Un gruppo di guerra in azione

Eppure, se lo avesse fatto, avrebbe potuto giustificarsi affermando di aver applicato la feroce legge del taglione poichè sua madre, sua moglie e i suoi figli erano stati massacrati dai Messicani mentre regnava la pace. In ogni caso, la crudeltà attribuita agli Apache non era comune nel senso che non era riferita a tutte le tribù.
Nella maggior parte dei casi i prigionieri di guerra erano trattati con riguardo. E a proposito di alcuni supplizi per così dire classici e ritenuti propri dell’uso indiano, vi sono molti errori da correggere. Così per quanto riguarda il famoso scalpo. E’ noto in che cosa consista questa sanguinosa operazione: il Pellerossa praticava una incisione circolare in tutta la regione occipitale sulla pelle del cranio del nemico vinto e strappava la capigliatura così separata.
La ragione di questa pratica odiosa risiede, come sovente, in una superstizione religiosa: il guerriero scalpato non poteva più essere condotto dal Grande Spirito nel Paradiso delle Grandi Cacce. Questo genere di supplizio era noto nell’antichità ed Erodoto narra come fosse in uso tra gli Sciti.


Sul sentiero di guerra

Esso è praticato, dopo l’epoca colombiana, soltanto dalle tribù del Nord-Est. L’abitudine dello scalpo era totalmente ignorata dagli Indiani della pianura prima dell’arrivo dei bianchi. I Sioux, gli Cheyenne, i Comanche, ecc. non la conoscono e l’apprendono con l’impatto dei Visi Pallidi, tra l’altro sotto la spinta dei collezionisti europei in cerca di questi trofei ed acquistandoli ad alto prezzo. Gli scalpi diventano una vera e propria merce e poiché il mercantilismo non si lascia sfuggire nessuna occasione di guadagno, gli intermediari arraffano il prodotto ovunque possibile.
La notizia si diffonde e siccome i primi produttori non sono in grado di soddisfare tutte le ordinazioni, i popoli vicini vengono a loro volta interessati all’affare e resi edotti del profitto che se ne può trarre. La materia prima è facilmente ottenibile, < >, come dice il viaggiatore francese Simonin, un cacciatore che lavora per proprio conto.


Un guerriero a cavallo

E gli Indiani cacciano le capigliature con la stessa buona volontà con cui cacciano le pellicce della della Compagnia della Baia di Hudson, senza scorgervi nulla di male. Questa pratica si diffonde nella prateria e nel secolo XVII tutti i Pellerossa sanno scalpare, né lo ritengono una colpa e poiché il valore commerciale del trofeo è considerevole, ne considerano il possesso come la prova di una impresa gloriosa. Poi l’interesse materiale passa in seconda linea e lo scalpo diviene simbolo di valore e di abilità come la penna d’aquila o l’artiglio dell’orso. Ma, dal punto di vista morale, è più criminale il collezionista che ha lanciato quella moda sanguinaria che il selvaggio che l’ha seguita. Un altro errore consiste nel credere che l’uomo scalpato non possa sopravvivere. La ferita in se stessa non è grave ed interessa una parte di cuoio capelluto larga quanto una mano. Così era frequente incontrare, tra i pionieri della prateria e gli abitanti delle cittadine del West, molti scalpati in buona salute. Costoro, quando erano a testa scoperta, mostravano una specie di tonsura un poco più larga, di solito nascosta da un fazzoletto legato alla spagnola quando ci si vergognava della sconfitta che simboleggiava.

DATI DELL'ESERCIZIO
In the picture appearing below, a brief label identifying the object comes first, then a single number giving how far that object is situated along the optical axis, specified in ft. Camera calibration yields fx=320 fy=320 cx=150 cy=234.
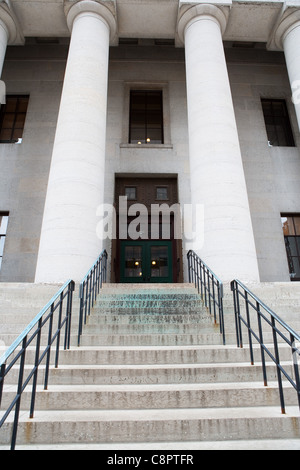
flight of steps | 9.98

CONSEGNA
Scrivi il seguito del testo sullo scalpo tra i Pellerossa, a partire dall'ultima frase riportata. Il materiale qui non serve.

RISPOSTA
Comunque, questi precedenti, se riducono la responsabilità degli Indiani, ne provano la tendenza alla lotta.
L’arte della guerra, che tanto li appassionava, fu da essi portata al più alto grado di sviluppo raggiungibile con i mezzi a loro disposizione, mentre è giusto riconoscere che le leggi che la regolano sono osservate assai più scrupolosamente che non tra i popoli civili. Per esempio, un Capo, vincitore di una tribù nemica, ne assume il diritto di comando di cui si è mostrato capace in quanto più forte.


Un’imboscata

Se tuttavia i guerrieri non accettano il nuovo capo, il rifiuto non viene espresso in forme legali, bensì dal nuovo combattimento che dovrà sostenere per affermare la sua volontà, senza che corra il pericolo di essere tolto di mezzo da un agguato o da un assassinio dal quale non si possa difendere. Le nazioni evolute hanno meno riguardi per i capi loro imposti dal destino.
Anche i patti d’alleanza sono scrupolosamente rispettati, benché siano soltanto verbali. Le parole pronunciate attorno al fuoco del Consiglio, passando di mano in mano il calumet, impegnano l’onore di tutti coloro che le pronunciano e le approvano e l’onore è per il Pellerossa un legame che non si spezza.
I metodi di combattimento non differiscono molto da quelli usati per la caccia: si seguono le piste, si riconosce dal numero e dalla disposizione delle impronte quale sia il nemico, quando è transitato, dove e in quali condizioni lo si incontrerà.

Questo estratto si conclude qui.